Editors at the Washington Examiner criticize one of the many bad Biden administration policies.
The most unequal county in the United States isn’t in New York or California. It’s actually in the heart of flyover country, Teton County in Wyoming, to be exact. Drawn by Grand Teton National Park and the Jackson Hole ski area, wealthy people have flocked there, buying land and building huge luxury houses.
But they have not been content simply to enjoy their own property. The allure of Teton County is its pristine natural environment, and the new residents have done everything in their power to limit residential development near them, driving up housing costs and forcing middle-class residents to move away. The only people left are the wealthy in their big homes and a poor class of renters, many of them servants and foreign. Hence the highest levels of income inequality in the nation.
What the ultra-rich have done to Teton County, President Joe Biden and the Democrats want to do to the rest of the country. Last week, Interior Secretary Deb Haaland placed a 20-year moratorium on all oil, gas, and mining leasing within a 10-mile radius of New Mexico’s Chaco Culture National Historical Park, rejecting calls from the Navajo Nation to approve a smaller buffer of 5 miles.
“Recent congressional testimony by Sec.

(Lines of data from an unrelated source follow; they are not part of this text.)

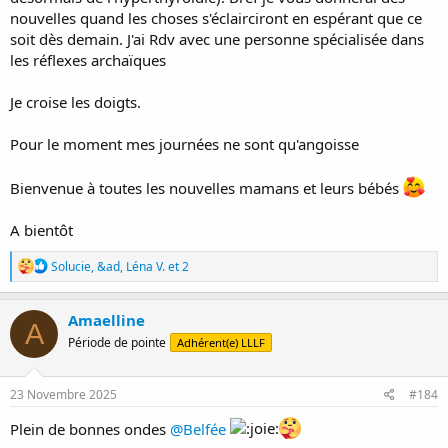
nouvelles quand les choses s'éclairciront en espérant que ce
soit dès demain. J'ai Rdv avec une personne spécialisée dans
les réflexes archaïques
Je croise les doigts.
Pour le moment mes journées ne sont qu'angoisse
Bienvenue à toutes les nouvelles mamans et leurs bébés
A bientôt
R
Solucie
,
&ad
,
Léna V.
et 2
é
a
c
Amaelline
A
t
Période de pointe
Adhérent(e) LLLF
i
o
n
s
23 Novembre 2025
#184
:
Plein de bonnes ondes
@Belfée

Haaland displayed her lack of understanding of the massive cost to a disadvantaged Native American community,” Western Energy Alliance President Kathleen Sgamma said in a statement. “She was unable to answer questions about the costs of foregone oil and natural gas royalties to tribal members. Despite her claims that the energy rights of Navajos would be protected, she was unable to guarantee access to those minerals. What good are rights if Interior isolates your lands and you can’t access your resources?”